From the records, return each line that has the word "name" in it.
(Beginning of Source information)
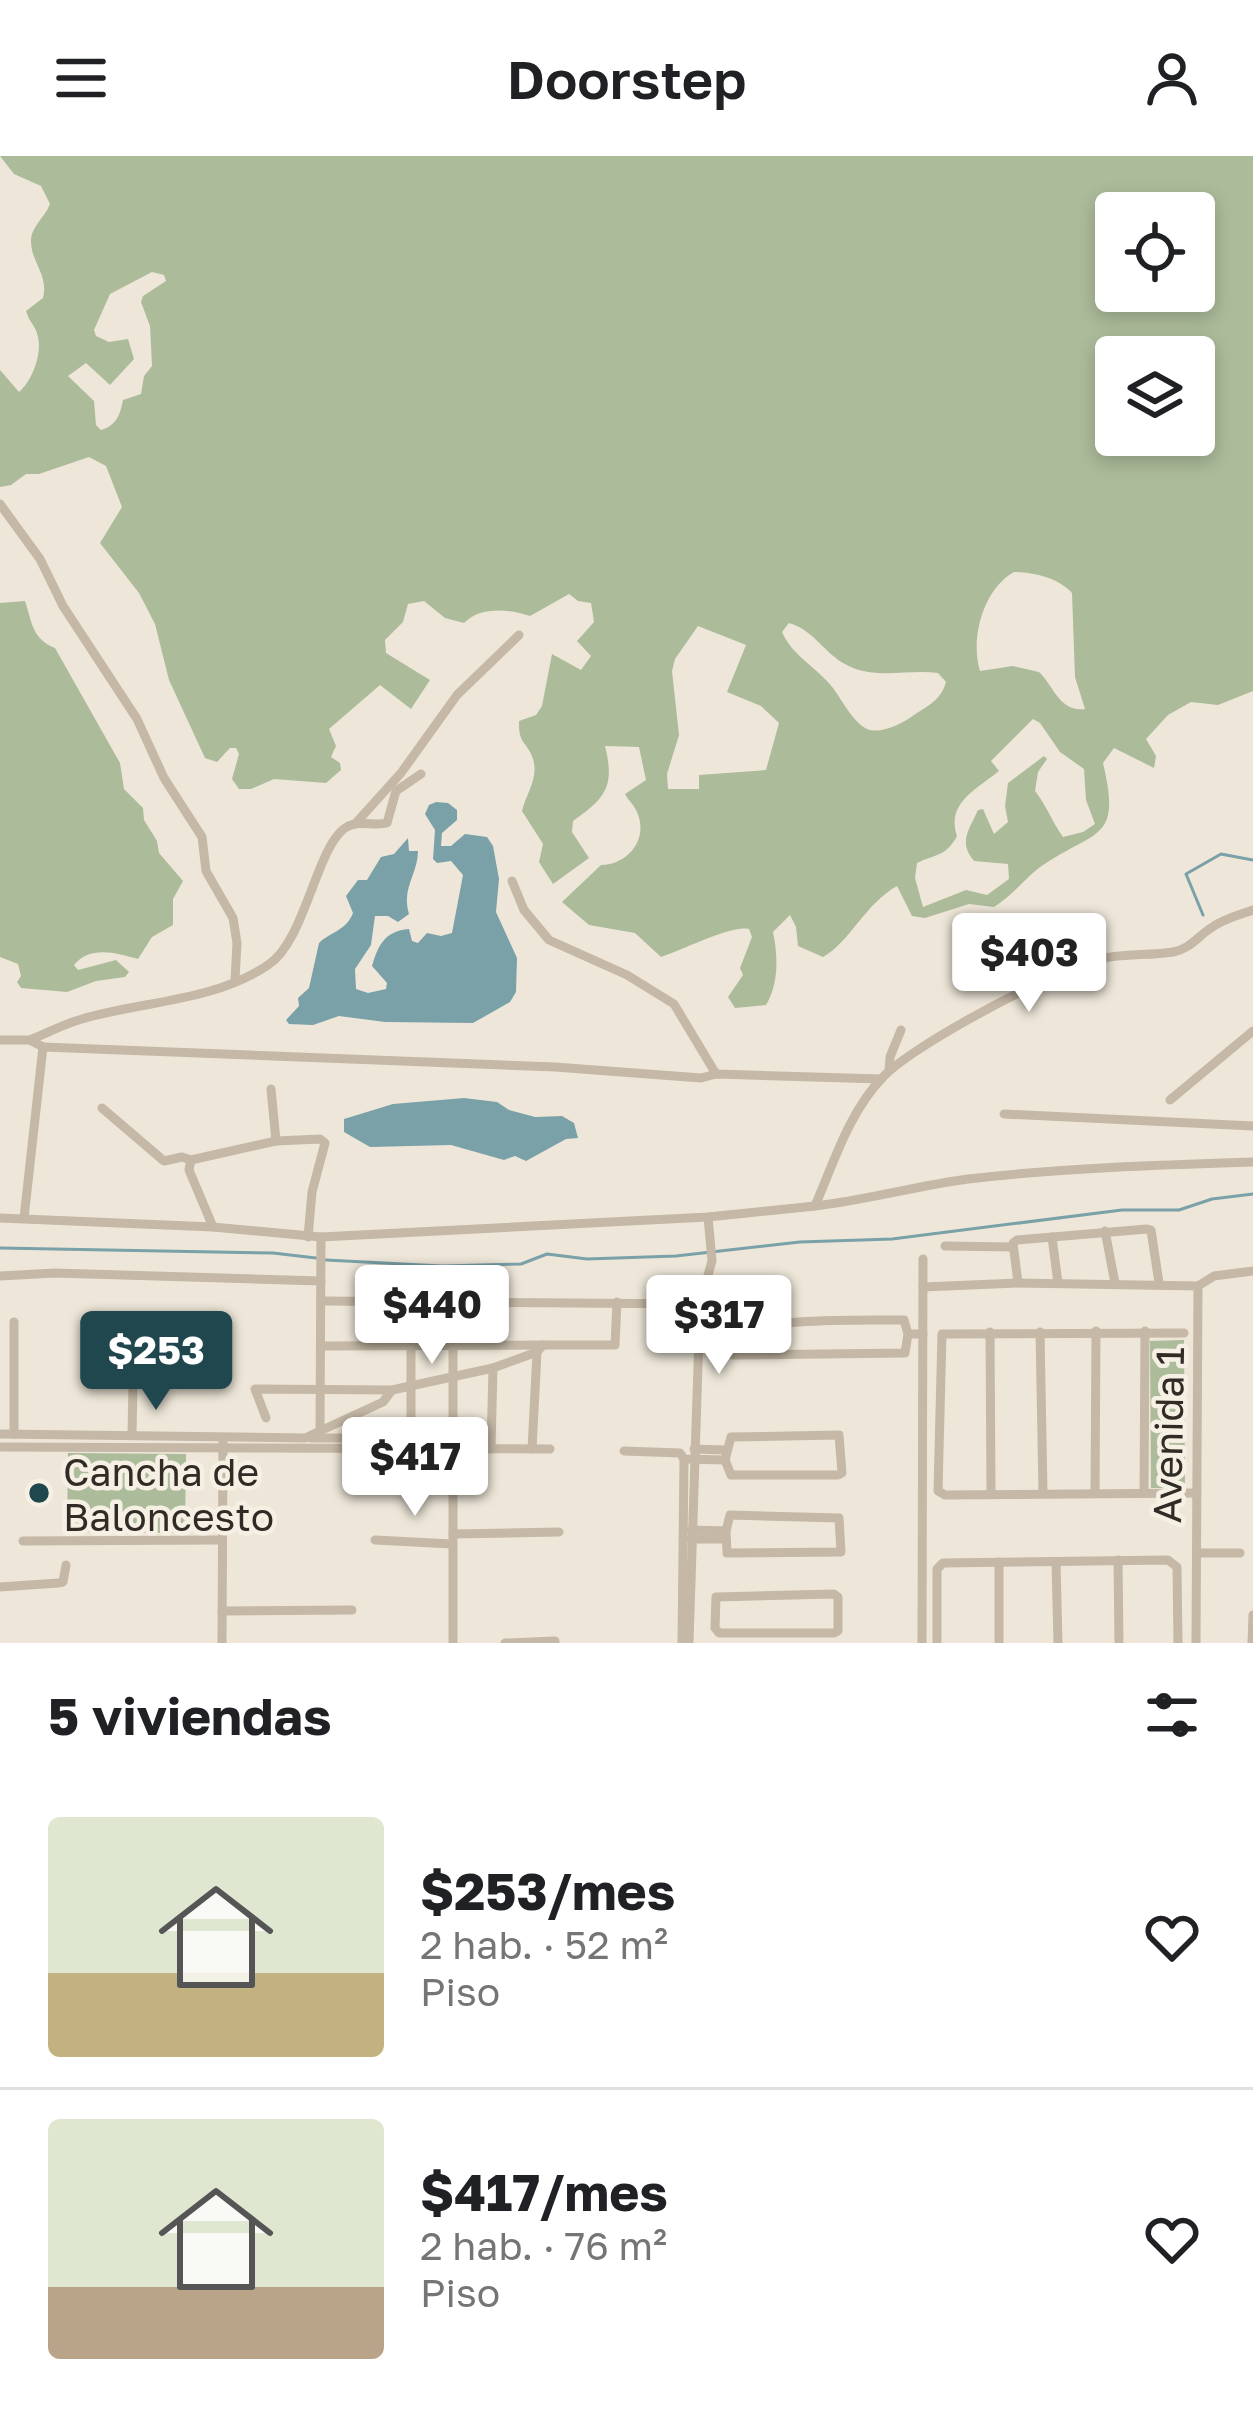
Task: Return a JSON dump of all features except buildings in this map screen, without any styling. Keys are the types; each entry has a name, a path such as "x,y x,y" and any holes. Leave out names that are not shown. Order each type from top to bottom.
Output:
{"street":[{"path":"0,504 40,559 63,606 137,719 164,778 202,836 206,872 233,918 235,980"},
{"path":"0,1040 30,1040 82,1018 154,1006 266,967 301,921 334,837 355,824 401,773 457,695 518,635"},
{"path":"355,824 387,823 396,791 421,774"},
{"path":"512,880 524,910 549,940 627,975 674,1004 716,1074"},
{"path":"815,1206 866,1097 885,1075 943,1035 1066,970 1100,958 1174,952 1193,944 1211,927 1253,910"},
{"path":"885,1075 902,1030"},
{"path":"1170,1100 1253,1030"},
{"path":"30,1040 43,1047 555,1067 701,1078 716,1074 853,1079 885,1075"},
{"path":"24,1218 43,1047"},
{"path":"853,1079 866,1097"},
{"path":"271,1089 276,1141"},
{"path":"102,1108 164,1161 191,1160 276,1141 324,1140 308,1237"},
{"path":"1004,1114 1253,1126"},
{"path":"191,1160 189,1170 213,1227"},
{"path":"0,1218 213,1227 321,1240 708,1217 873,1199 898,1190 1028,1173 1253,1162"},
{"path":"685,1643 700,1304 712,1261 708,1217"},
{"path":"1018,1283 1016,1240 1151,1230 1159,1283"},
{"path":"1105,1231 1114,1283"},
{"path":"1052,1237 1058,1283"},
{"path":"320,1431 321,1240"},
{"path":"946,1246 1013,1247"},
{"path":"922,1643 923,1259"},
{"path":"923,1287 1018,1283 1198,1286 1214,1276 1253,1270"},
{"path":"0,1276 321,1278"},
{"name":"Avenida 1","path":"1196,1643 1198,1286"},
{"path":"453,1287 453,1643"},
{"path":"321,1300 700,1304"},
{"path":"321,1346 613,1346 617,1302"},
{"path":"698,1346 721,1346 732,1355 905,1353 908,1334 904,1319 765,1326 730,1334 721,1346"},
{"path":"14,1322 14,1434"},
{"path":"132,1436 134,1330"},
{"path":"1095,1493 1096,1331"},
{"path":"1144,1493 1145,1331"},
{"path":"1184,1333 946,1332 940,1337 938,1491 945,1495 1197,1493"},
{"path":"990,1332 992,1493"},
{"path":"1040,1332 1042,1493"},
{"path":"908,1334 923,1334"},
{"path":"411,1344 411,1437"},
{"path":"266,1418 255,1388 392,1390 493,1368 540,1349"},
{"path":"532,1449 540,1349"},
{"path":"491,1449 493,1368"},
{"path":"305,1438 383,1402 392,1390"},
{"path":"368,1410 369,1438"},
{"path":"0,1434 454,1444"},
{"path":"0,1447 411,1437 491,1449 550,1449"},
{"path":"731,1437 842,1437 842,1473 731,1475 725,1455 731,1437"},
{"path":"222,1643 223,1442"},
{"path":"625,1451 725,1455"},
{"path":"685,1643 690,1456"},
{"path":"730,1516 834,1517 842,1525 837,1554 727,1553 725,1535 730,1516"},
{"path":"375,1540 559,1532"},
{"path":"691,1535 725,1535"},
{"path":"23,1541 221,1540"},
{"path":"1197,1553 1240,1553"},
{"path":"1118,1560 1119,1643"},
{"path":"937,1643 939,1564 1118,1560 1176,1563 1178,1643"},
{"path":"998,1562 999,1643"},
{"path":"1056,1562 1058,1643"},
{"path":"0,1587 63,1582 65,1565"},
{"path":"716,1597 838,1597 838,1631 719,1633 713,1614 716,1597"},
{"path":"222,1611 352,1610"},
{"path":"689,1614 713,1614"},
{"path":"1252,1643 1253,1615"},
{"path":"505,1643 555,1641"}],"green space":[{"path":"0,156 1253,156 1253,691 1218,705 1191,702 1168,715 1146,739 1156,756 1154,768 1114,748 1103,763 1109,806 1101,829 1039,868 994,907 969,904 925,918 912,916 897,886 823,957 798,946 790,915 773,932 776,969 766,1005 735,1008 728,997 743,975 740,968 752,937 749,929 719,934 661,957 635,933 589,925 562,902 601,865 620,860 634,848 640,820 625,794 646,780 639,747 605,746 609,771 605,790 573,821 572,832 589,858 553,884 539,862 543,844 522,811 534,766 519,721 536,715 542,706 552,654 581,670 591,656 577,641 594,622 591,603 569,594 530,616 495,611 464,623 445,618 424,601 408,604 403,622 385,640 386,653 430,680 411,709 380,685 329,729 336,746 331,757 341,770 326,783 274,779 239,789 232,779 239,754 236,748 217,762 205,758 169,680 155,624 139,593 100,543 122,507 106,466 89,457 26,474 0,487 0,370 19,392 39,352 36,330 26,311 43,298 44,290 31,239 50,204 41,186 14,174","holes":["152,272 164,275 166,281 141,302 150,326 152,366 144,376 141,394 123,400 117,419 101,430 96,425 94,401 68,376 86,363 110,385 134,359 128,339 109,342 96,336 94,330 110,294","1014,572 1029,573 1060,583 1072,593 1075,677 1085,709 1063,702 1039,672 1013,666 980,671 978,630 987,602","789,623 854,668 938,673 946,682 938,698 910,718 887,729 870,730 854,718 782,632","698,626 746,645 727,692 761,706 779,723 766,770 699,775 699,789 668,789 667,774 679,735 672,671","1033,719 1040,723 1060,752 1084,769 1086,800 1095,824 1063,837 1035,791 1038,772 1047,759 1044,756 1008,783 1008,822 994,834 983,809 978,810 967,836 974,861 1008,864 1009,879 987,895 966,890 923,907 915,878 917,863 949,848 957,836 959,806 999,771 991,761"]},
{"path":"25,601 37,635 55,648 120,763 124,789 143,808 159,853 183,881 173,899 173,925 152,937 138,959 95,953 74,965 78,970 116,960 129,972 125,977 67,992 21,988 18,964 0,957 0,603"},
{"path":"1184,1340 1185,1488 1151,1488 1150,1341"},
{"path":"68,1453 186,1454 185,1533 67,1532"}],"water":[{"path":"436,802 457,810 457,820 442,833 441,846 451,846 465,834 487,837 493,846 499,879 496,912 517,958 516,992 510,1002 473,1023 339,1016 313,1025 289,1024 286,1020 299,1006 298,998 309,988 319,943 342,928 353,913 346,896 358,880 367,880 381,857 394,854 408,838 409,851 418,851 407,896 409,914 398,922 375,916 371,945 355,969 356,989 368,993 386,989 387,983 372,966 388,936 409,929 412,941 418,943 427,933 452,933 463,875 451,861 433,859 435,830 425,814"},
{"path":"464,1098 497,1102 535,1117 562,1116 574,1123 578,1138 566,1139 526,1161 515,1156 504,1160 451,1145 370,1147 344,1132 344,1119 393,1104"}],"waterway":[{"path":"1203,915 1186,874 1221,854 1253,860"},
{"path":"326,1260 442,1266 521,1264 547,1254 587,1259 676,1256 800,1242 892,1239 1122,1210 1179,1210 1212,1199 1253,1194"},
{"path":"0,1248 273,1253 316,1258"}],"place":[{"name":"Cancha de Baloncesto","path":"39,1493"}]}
(End of Source information)
▶ _Answer section_
Task: Return a JSON dump of all features except buildings in this map screen, without any styling. Keys are the types; each entry has a name, a path such as "x,y x,y" and any holes. Leave out names that are not shown. Order each type from top to bottom.
{"name":"Avenida 1","path":"1196,1643 1198,1286"},
{"path":"0,1248 273,1253 316,1258"}],"place":[{"name":"Cancha de Baloncesto","path":"39,1493"}]}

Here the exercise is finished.